Fashion at Versailles: Her
Palace of Versailles has partnered up with the Google Cultural Institute through its international project in bringing two virtual exhibitions: Fashion at Versailles: Her and Fashion at Versailles: Him.
Fashion at Versailles, the project continues to inspire notable contemporary designers offering a decryption to the trends emerged in 1780s, back to the era of Louis XVI and Marie Antoinette. Béatrice Sarrazin, Yves Carlier, Géraldine Bidault, and Vincent Bastien curated the exhibition digitally from paintings to photographs around the iconic figure of Marie Antoinette.
Changes in fashion the French Court were exceptional in the history of clothing. Countrywomen and middle-class women would wear a shirt under a corset, a short skirt one petticoats, a fichu on the shoulder, a bonnet, and flat leather shoes.
• CHAPTER 1. The main fashion trends in the 1780s
Elegance and simplicity of clothing was the order at Court during Marie Antoinette’s era. Robe à la polonaise was the everyday fashion for women. It is a modest outfit with a modifiable dress that can be easily adjusted. The specific feature of the dress is the single piece bodice with the double skirt. This look was fashionable during the reign of Louis XVI.

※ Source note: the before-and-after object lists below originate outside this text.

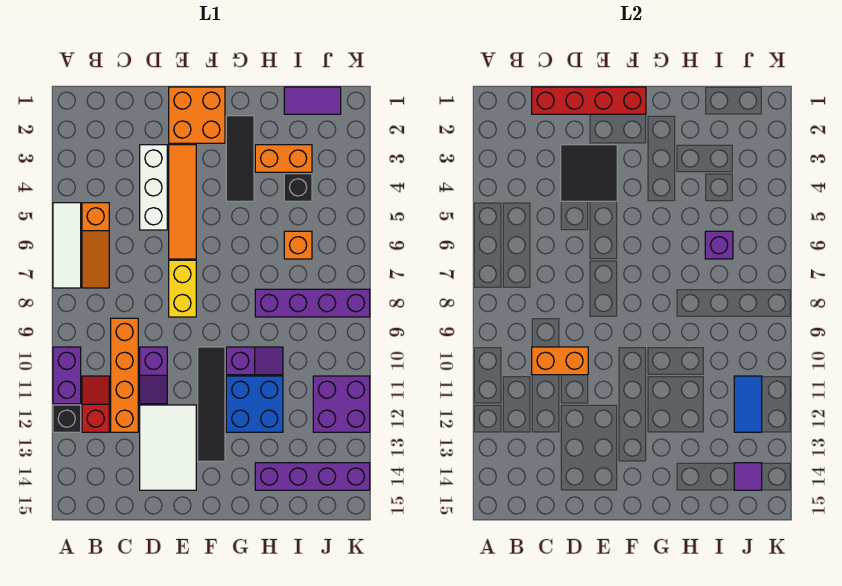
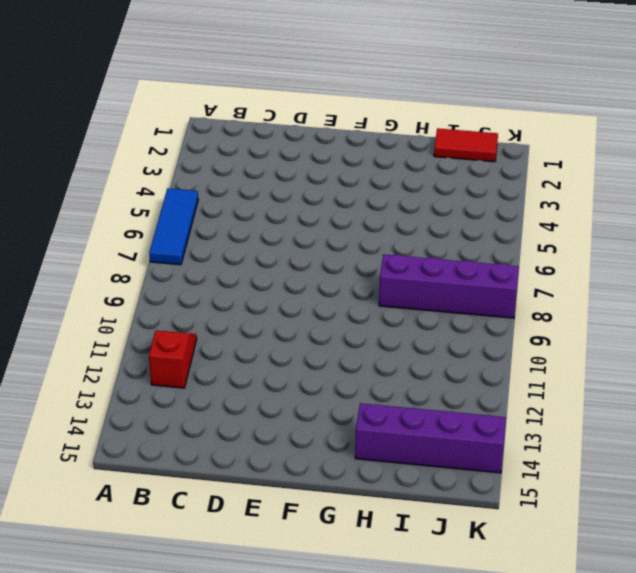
blue tile A5:A7 level 1 -> white tile A5:A7 level 1
red tile I1:J1 level 1 -> purple tile I1:J1 level 1
none -> purple brick A10:A11 level 1
none -> black brick A12 level 1
none -> orange slope B5:B7 level 1 top 5

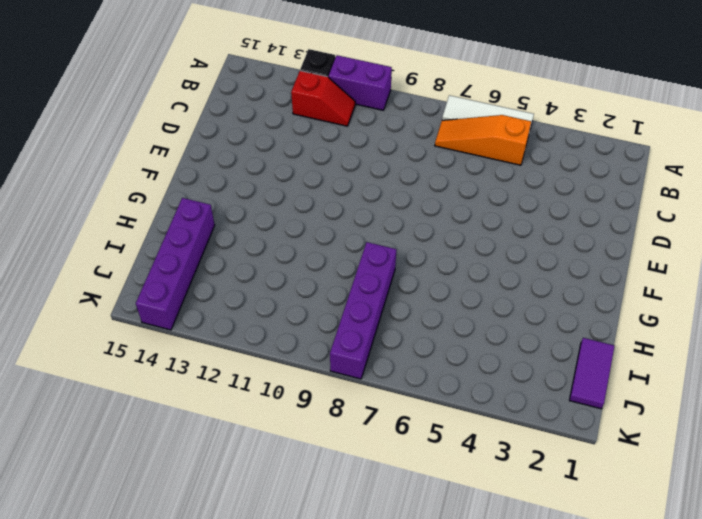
none -> orange brick C9:C12 level 1
none -> white brick D3:D5 level 1
none -> purple slope D10:D11 level 1 top 10

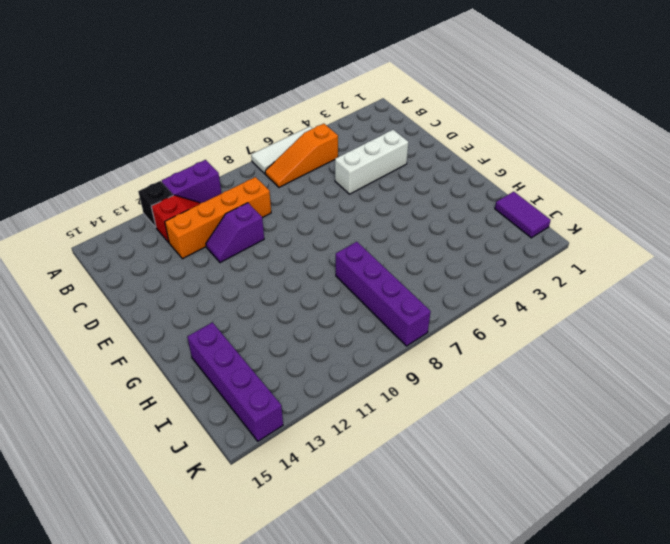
none -> white tile D12:E14 level 1
none -> orange brick E1:F2 level 1
none -> orange tile E3:E6 level 1

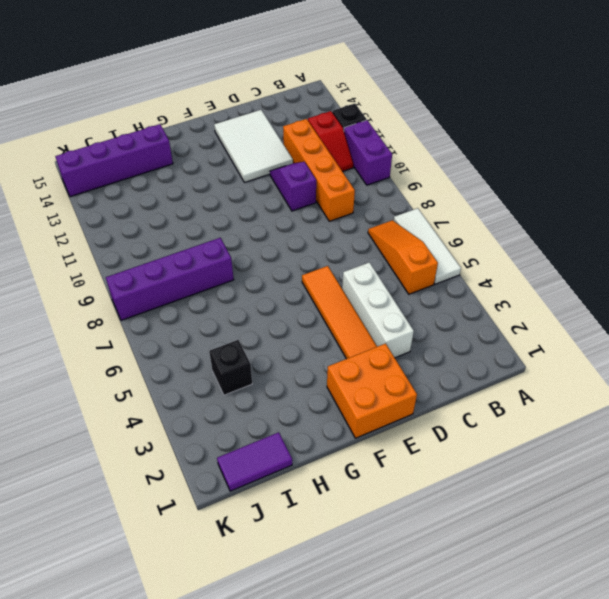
none -> yellow brick E7:E8 level 1
none -> black tile F10:F13 level 1
none -> black tile G2:G4 level 1

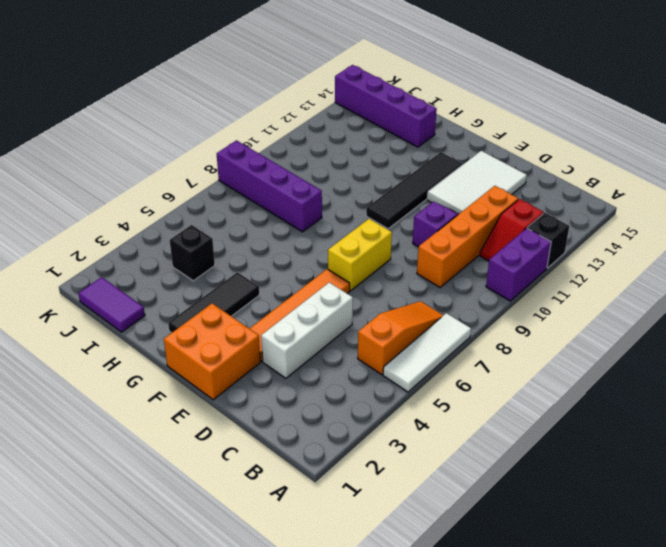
none -> purple slope G10:H10 level 1 top G
none -> blue brick G11:H12 level 1
none -> orange brick H3:I3 level 1

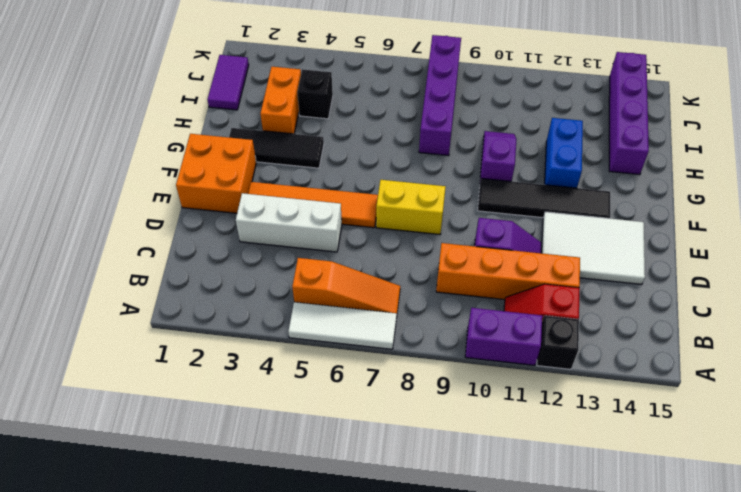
blue brick G12:H12 level 1 -> blue brick G11:H12 level 1
none -> orange brick I6 level 1
none -> purple brick J11:K12 level 1
none -> red brick C1:F1 level 2

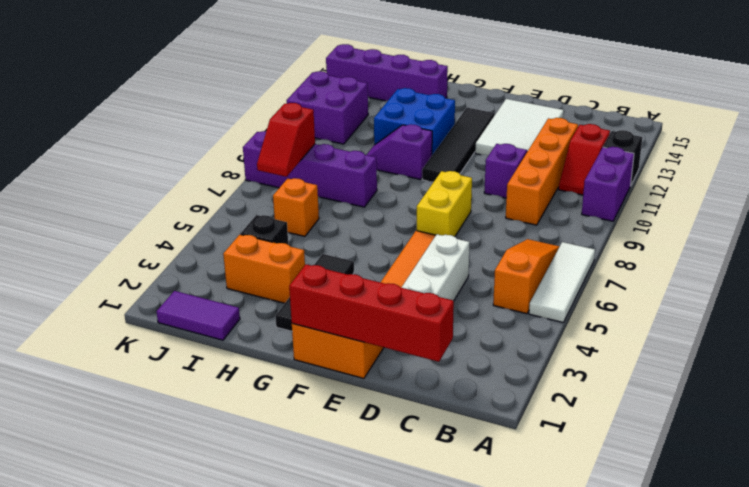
red slope J7:J8 level 2 top 8 -> none
none -> orange brick C10:D10 level 2
none -> black tile D3:E4 level 2
none -> purple brick I6 level 2

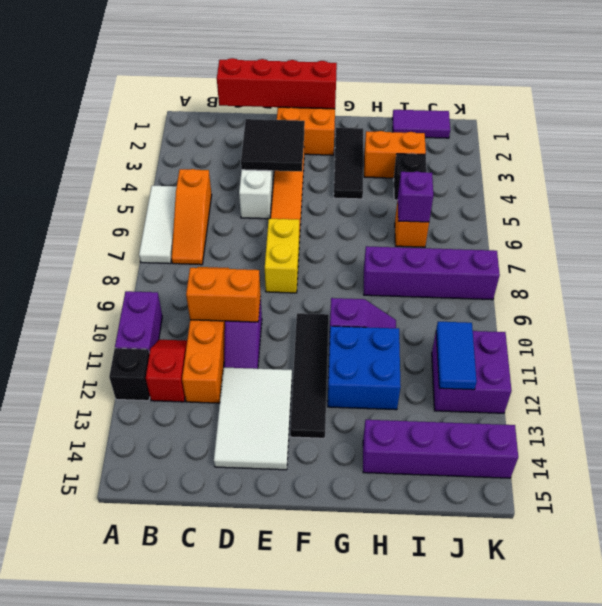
none -> purple tile J14 level 2

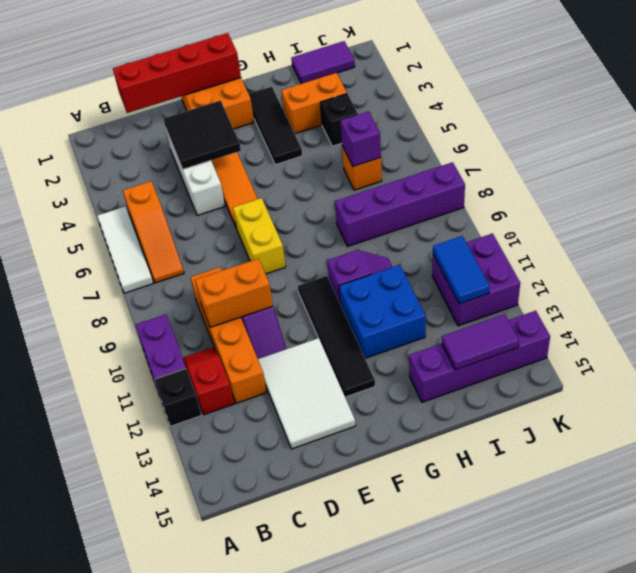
purple tile I14:J14 level 2 -> purple tile J14 level 2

• CHAPTER 2. Appear at Court
In 1775, Marie Antoinette hosted several resplendent celebrations in Trianon garden, during which it was crucial to have the right dress code.
Grand habit de cour worn by women was composed of a manteau adorned with ermine on the inside and a wide satin or silk skirt with a panier that was decorated with ribbon, flowers, and beads.
Habit de cour was traditionally the robe à la française. It was a formal gown with paniers worn for the theatre and balls. Usually gowns with paniers would be decorated with frills, beads and precious stones. During the reign of Louis XVI, the two paniers spread outwards as this style was known as the panier à coudes. The skirt here was decorated with sable tails, blue satin bands, and lace.
The hairstyle of this period was named as pouf. The hair was curled on either side of the face and topped with a cloth hat with ribbon. For an extravagant pouf, it was a high hairstyle comprising a piece of gauze and false hair and often adorned with accessories, which was called as pouf à. la Belle Poule or pouf à la Montgolfière.
Hunting attire was one the notable fashion during the era. For convenience reason, the attire adopted male clothing or a redingote with a tiered collar. The Queen herself was seen hunting and riding astride with tight fitting breeches that were worn under a skirt.
• CHAPTER 3. Innovations and Liberties
Following her interest into fashion during her reign, Marie Antoinette made Rose Bertin as the ‘Minister of Fashion’, who brought a freedom to court attire.
The robe ‘en gaulle’, or chemise à la reine sparked a mini revolution from 1781 onwards. It was a gown made of white cotton, gauze or silk for wearing in private spaces. It was straight with a very low cut and fastened with a belt around the waist.
Bergère gown, was the attire worn by country women drawing upon the concept of a return to nature.During the trend of a return to nature, Madame Élisabeth was depicted in 1782 in an attractive jardinière gown with a broad-rimmed straw hat decorated with flowers and ears of corn. She is holding a bunch of freshly-picked flowers in her hands. She is wearing a green bodice laced over a white linen blouse and a plain skirt in red cotton. This gown follows the fashion of a return to nature which was hugely popular in the late 18th century, as demonstrated by the construction of Marie-Antoinette’s farm by Richard Mique between 1783 and 1786.
Robe à l’orientale, was a gown inspired by tales from travellers. It was made of white or ecru silk that was tightened at the chest.
The English Fashion – the robe à l’anglaise, arouse following the rejection of paniers which were replaced by a tournure (frame that was padded using horse hair). The gown was inspired by the men’s redingote and it was made fairly versatile. Usually it was close fitting at the waist and it was worn both open the front and closed using metal buttons.